Nell’Iowa però con un vero voto, si potrà capire concretamente quanto sia forte Trump presso la base repubblicana. Sorprendentemente, nell’ultimo periodo, verso il magnate immobiliare newyorchese, sembrano essersi spostate anche delle fasce della destra religiosa come gli evangelici, quasi a confermare quella deriva verso destra del partito Repubblicano, alla quale paiono adeguarsi gli altri candidati alla nomination.

Se a destra Trump ha saputo sfruttare scaltramente l’emergenza terrorismo islamico coalizzandone l’elettorato, a sinistra pare stia riuscendo a conquistare frange di democratici, soprattutto uomini bianchi di ceto medio tagliati fuori dalla ripresa economica e delusi dalle politiche economiche di Obama. Un ceto medio che si percepisce senza aspettative di ascesa sociale, fermo e con redditi stagnanti da ormai troppo tempo.

C’è, e non da ieri infatti, una radicata insoddisfazione bipartisan verso Obama e le sue politiche. A destra è stato visto debole in politica estera per le indecisioni sia sulla questione ucraina che siriana, più volte accusato di aver avuto un atteggiamento troppo morbido nei confronti di Putin e di un percepito neoimperialismo sovietico. Il presidente ha però deluso anche parte dell’elettorato di sinistra che ha ritenuto troppo poco quanto fatto in tema di disuguaglianze sociali, lavoro, banche e Wall Street.

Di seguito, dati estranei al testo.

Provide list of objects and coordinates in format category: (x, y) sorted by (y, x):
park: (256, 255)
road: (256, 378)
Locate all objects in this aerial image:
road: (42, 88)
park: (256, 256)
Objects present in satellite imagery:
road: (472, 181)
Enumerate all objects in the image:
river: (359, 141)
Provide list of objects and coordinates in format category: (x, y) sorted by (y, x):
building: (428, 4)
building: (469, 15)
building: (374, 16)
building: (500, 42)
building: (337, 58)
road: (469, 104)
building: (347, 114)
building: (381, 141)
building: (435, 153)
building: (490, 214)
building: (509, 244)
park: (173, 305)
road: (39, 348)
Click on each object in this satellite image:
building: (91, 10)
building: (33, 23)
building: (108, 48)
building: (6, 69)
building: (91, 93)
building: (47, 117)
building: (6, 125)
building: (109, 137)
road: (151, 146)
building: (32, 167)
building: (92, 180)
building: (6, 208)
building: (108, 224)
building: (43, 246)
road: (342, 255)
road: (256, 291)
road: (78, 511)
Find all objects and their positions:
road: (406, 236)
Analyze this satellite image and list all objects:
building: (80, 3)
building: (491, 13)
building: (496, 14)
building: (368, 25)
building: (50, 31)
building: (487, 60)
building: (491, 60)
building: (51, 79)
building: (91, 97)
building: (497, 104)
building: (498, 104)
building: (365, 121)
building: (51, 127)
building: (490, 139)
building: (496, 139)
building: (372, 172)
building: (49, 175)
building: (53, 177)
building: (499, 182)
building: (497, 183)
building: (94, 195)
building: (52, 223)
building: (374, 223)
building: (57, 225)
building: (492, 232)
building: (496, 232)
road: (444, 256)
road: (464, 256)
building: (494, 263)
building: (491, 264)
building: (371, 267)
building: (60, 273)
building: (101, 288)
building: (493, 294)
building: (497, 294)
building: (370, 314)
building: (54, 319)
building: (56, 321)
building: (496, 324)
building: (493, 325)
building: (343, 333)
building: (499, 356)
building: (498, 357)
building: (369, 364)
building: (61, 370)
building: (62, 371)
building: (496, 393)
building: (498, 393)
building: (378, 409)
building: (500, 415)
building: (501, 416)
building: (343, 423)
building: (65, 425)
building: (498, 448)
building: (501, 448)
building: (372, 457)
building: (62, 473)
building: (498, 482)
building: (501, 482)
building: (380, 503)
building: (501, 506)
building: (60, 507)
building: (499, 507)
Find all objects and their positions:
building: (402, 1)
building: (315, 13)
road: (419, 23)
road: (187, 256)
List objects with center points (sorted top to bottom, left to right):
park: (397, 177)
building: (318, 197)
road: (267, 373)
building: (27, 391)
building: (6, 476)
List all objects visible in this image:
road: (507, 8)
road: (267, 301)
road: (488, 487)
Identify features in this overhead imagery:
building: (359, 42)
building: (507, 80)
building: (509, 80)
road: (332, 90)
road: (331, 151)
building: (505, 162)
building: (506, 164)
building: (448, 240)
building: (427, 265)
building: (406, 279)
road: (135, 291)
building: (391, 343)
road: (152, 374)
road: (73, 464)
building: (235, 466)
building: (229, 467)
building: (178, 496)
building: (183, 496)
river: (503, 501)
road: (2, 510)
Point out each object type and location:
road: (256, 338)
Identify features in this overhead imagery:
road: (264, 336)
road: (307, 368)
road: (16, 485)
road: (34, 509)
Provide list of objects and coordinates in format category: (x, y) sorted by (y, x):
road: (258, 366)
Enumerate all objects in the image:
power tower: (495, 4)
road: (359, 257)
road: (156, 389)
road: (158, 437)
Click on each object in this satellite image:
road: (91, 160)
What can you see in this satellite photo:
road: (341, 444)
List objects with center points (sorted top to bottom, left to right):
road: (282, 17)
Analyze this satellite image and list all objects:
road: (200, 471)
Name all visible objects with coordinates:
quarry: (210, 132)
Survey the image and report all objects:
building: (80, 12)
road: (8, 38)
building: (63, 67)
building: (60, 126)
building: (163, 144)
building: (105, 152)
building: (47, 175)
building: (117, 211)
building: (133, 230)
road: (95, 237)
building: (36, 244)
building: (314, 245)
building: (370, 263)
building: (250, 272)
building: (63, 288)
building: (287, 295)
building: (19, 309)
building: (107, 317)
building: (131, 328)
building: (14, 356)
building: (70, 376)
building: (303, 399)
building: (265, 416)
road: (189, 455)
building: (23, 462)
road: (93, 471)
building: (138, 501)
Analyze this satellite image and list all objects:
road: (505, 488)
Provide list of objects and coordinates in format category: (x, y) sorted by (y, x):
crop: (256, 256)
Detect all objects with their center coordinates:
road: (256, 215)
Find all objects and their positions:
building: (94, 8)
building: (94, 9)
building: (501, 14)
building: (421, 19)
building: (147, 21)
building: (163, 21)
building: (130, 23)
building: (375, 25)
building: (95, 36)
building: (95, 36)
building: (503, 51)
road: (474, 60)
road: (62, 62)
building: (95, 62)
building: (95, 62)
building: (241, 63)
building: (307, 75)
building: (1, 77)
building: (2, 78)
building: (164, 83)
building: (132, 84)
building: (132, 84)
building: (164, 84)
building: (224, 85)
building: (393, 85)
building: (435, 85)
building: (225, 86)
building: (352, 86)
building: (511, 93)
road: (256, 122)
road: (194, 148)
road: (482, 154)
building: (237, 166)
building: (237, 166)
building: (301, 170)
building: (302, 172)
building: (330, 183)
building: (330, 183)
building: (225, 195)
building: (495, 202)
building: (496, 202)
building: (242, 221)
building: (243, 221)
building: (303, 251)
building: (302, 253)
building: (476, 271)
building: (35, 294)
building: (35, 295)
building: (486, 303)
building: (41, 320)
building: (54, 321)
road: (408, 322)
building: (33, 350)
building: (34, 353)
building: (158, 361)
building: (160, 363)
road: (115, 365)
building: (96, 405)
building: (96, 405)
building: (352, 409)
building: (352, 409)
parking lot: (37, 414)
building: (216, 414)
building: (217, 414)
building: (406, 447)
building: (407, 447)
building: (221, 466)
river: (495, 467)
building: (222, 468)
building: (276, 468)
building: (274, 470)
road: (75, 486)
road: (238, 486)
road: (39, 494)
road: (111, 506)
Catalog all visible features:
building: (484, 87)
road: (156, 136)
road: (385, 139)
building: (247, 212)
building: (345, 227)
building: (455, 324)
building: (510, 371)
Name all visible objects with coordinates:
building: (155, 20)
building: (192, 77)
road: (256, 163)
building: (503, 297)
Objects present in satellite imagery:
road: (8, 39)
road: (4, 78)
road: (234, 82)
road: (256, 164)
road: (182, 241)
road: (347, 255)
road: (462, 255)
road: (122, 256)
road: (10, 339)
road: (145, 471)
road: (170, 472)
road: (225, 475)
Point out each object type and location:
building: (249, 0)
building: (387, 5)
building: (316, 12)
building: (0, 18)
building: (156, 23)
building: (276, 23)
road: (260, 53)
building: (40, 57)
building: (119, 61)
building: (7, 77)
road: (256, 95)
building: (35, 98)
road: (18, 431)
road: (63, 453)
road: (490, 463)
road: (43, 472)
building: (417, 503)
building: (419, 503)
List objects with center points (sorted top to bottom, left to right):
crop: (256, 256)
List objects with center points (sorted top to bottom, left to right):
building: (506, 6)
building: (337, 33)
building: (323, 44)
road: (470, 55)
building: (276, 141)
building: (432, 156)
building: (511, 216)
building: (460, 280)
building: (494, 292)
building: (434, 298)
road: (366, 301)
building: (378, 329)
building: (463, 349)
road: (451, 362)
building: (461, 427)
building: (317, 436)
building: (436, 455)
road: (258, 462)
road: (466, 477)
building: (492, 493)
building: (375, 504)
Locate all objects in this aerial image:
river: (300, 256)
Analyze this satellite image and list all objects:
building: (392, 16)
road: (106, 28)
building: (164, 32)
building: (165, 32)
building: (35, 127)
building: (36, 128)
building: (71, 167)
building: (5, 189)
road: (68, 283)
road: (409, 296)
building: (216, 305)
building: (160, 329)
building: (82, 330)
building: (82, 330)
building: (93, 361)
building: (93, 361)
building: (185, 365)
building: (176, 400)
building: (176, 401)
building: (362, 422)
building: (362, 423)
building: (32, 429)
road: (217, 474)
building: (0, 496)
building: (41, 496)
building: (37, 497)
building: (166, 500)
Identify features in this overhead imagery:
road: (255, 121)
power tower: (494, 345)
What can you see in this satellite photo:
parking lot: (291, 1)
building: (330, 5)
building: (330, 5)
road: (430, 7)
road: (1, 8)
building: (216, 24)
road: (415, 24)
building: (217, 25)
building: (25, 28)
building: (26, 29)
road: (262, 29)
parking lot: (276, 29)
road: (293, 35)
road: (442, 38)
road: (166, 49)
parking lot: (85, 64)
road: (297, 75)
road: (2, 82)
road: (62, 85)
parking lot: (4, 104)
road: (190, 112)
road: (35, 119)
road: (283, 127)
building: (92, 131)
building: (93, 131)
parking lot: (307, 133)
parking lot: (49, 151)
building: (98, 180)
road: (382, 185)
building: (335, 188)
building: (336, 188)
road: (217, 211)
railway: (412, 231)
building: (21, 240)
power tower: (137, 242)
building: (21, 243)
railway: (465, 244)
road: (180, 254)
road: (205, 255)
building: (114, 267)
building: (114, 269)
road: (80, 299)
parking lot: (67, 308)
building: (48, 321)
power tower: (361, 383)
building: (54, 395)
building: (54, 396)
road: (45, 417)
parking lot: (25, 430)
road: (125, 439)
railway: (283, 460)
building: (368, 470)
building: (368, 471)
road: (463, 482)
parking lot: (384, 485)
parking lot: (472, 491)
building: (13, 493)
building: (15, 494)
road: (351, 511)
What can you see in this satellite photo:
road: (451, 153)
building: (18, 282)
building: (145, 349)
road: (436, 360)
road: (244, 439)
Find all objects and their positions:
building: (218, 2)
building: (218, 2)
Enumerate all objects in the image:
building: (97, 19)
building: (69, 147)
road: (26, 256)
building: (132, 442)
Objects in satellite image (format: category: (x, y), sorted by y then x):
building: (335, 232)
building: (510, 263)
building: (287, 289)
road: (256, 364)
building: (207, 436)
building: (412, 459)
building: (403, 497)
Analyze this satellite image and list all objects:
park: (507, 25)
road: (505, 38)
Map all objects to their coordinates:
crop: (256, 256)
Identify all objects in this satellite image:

A pochi giorni dall’Iowa, gli scenari più probabili indicano una lunga stagione di primarie. Se, normalmente, potevano bastare pochi test per designare il favorito, come ad esempio in campo repubblicano nel 2012 con Mitt Romney, quest’anno appare ormai scontato che bisognerà attraversare molti Stati Usa, aspettare molti Supermartedì, forse arrivare fino alla primavera per avere un verdetto definitivo. A ciò bisogna aggiungere la possibilità che ai primi di marzo Michael Bloomberg, l’ex sindaco di New York annunci la candidatura come indipendente. La presenza di un terzo nome di questo peso sulla lista finale di novembre, potrà chiaramente cambiare le carte in tavola e rendere le elezioni presidenziali del 2016 probabilmente le più indecifrabili ed avvincenti della storia.